◆ Exercise goal ◆
Return the number of lines below that contain "down"; nothing else belongs in the reply.
____
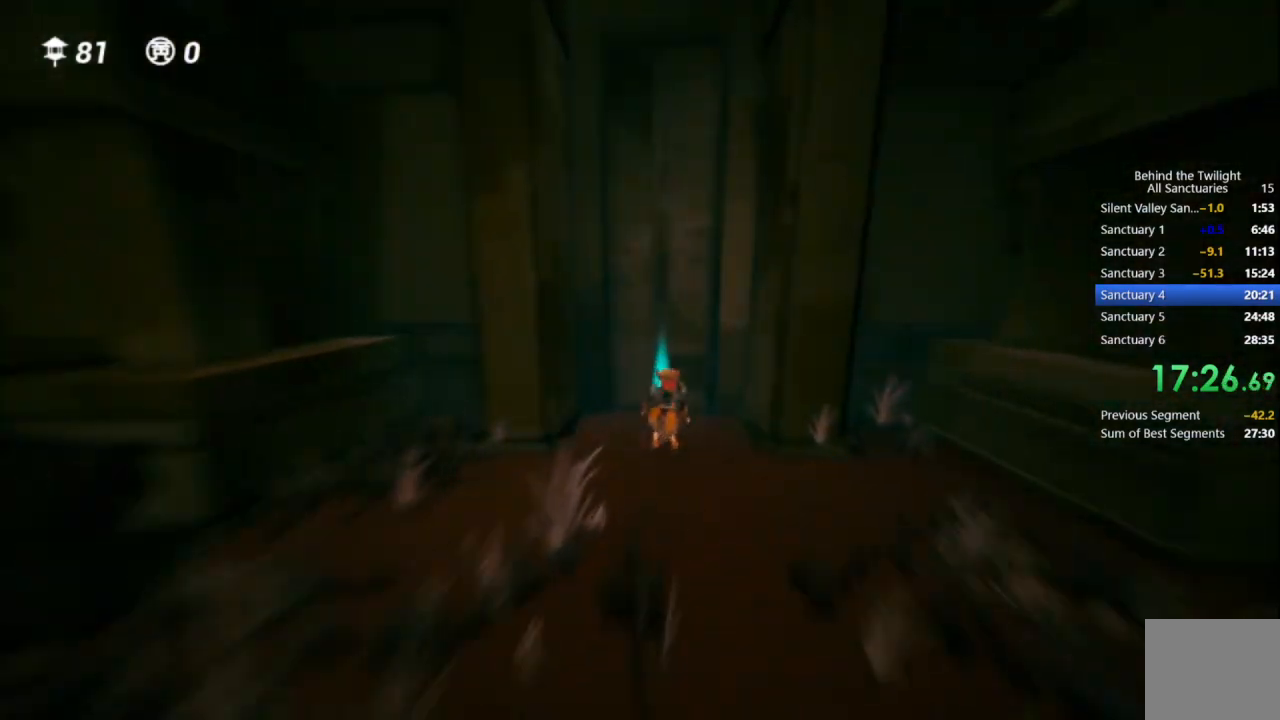
{"buttons": [], "left_stick": "center", "right_stick": "center", "events": [[133, "left_stick", "center"]]}
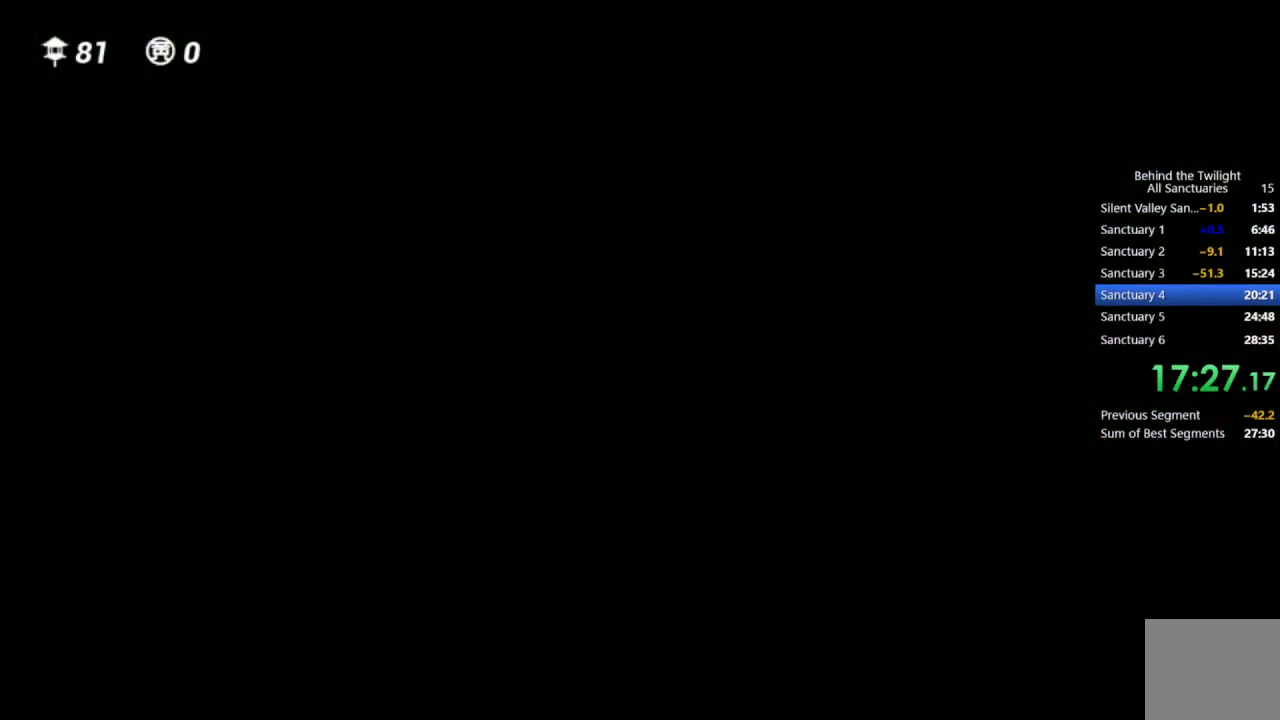
{"buttons": [], "left_stick": "center", "right_stick": "center", "events": []}
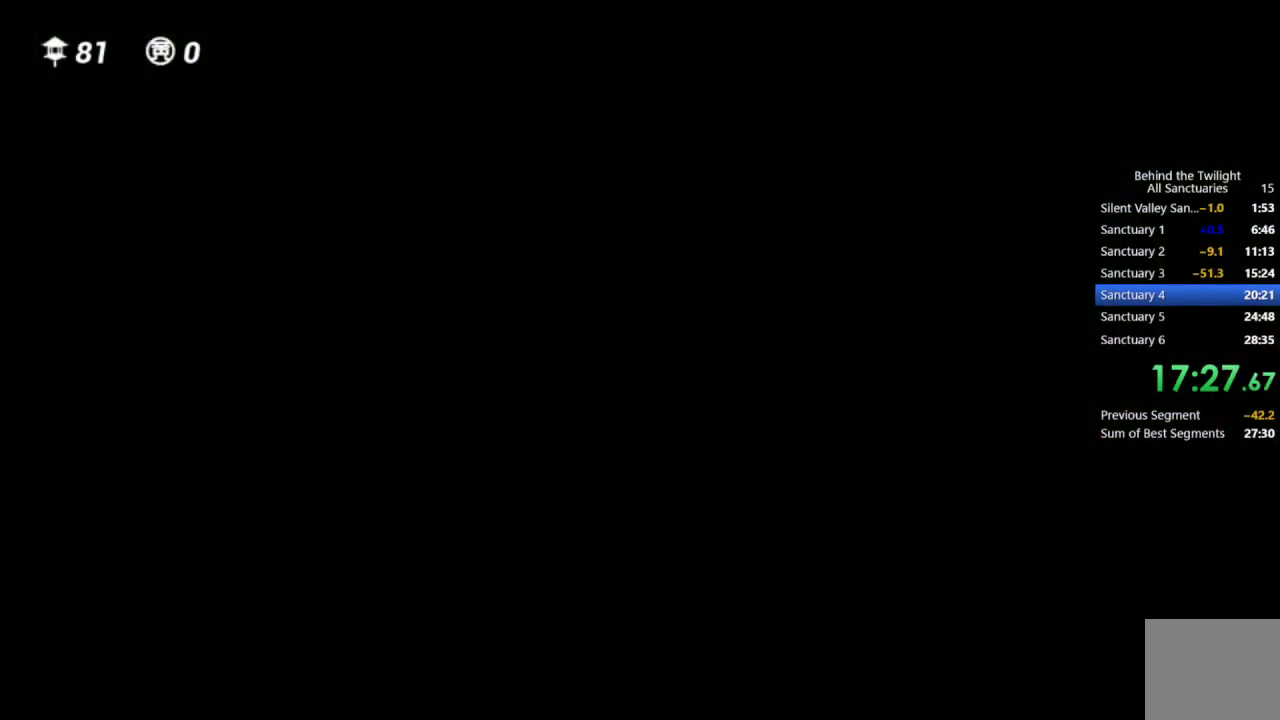
{"buttons": [], "left_stick": "center", "right_stick": "center", "events": []}
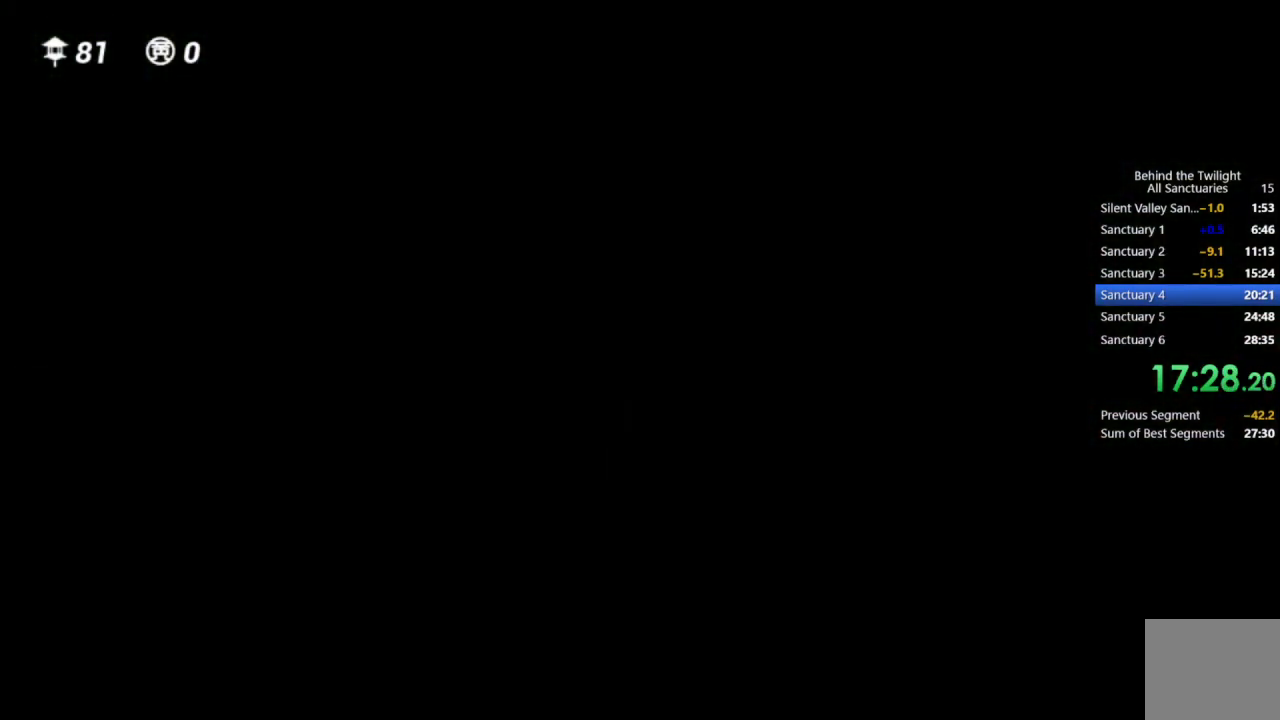
{"buttons": [], "left_stick": "up", "right_stick": "center", "events": [[367, "left_stick", "up"]]}
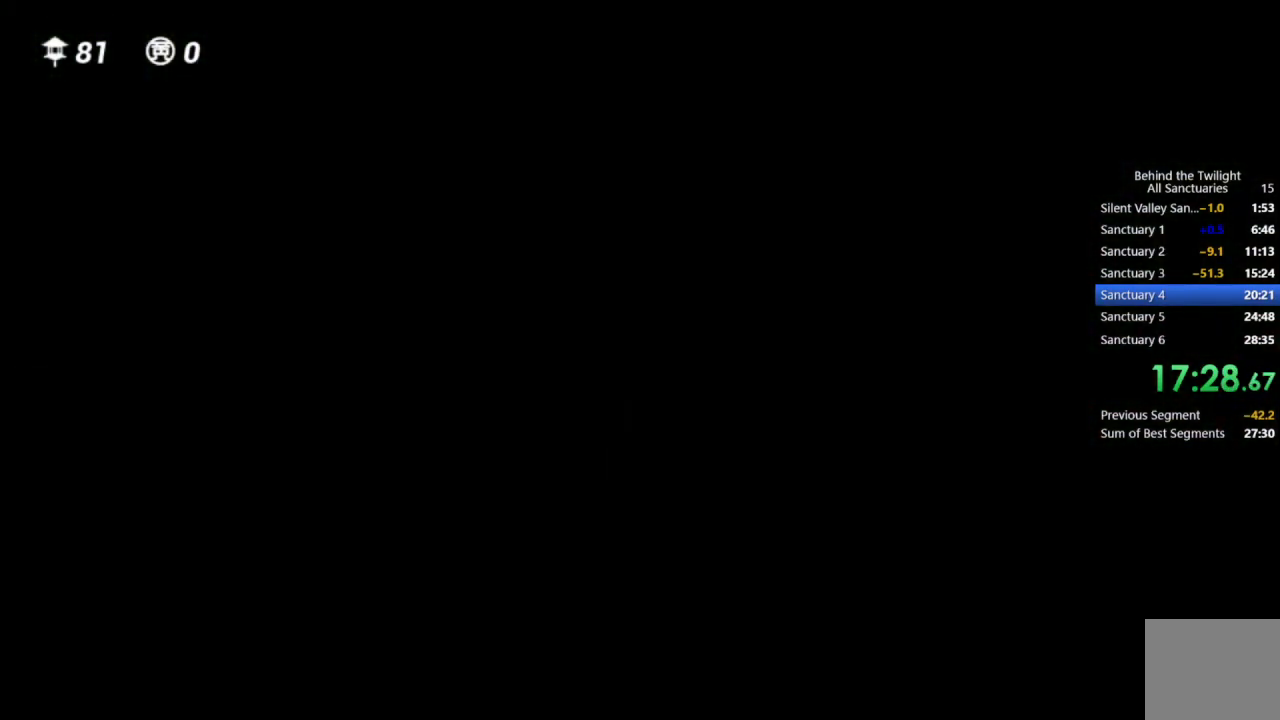
{"buttons": ["R1"], "left_stick": "up", "right_stick": "center", "events": [[483, "R1", "down"]]}
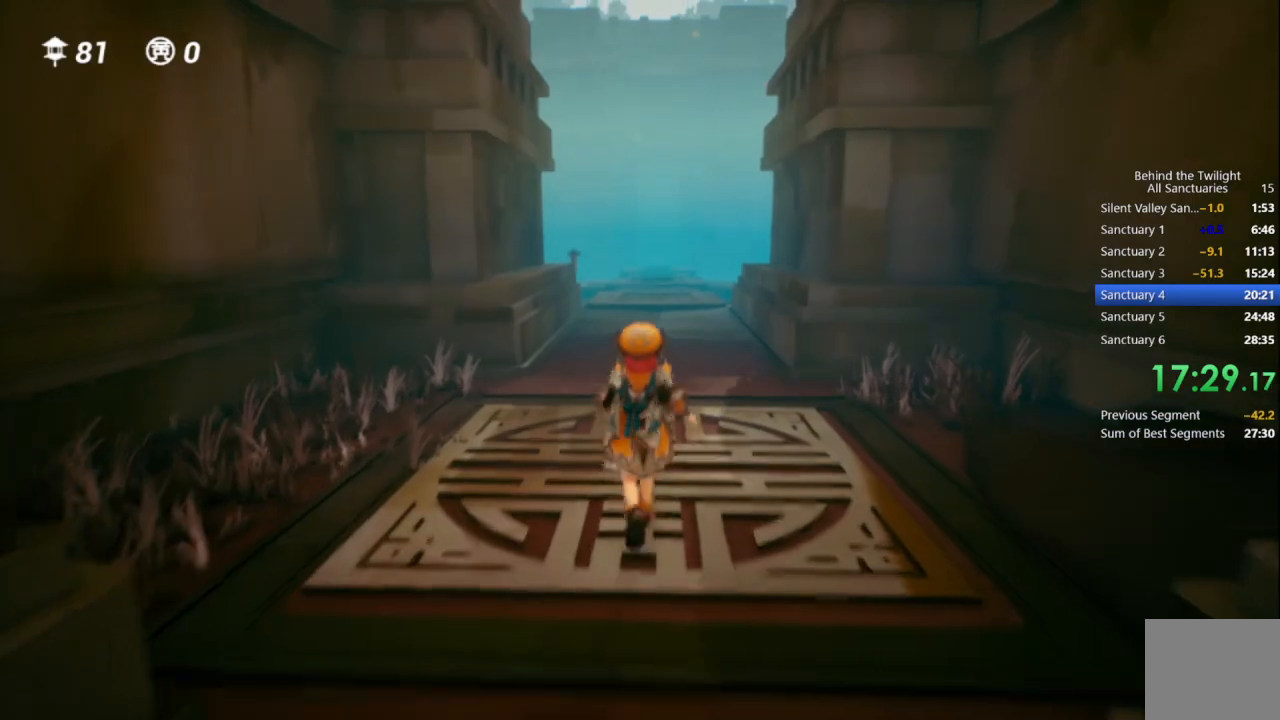
{"buttons": ["R1"], "left_stick": "up", "right_stick": "center", "events": [[117, "R1", "up"], [483, "R1", "down"]]}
____
◆ Final answer ◆
2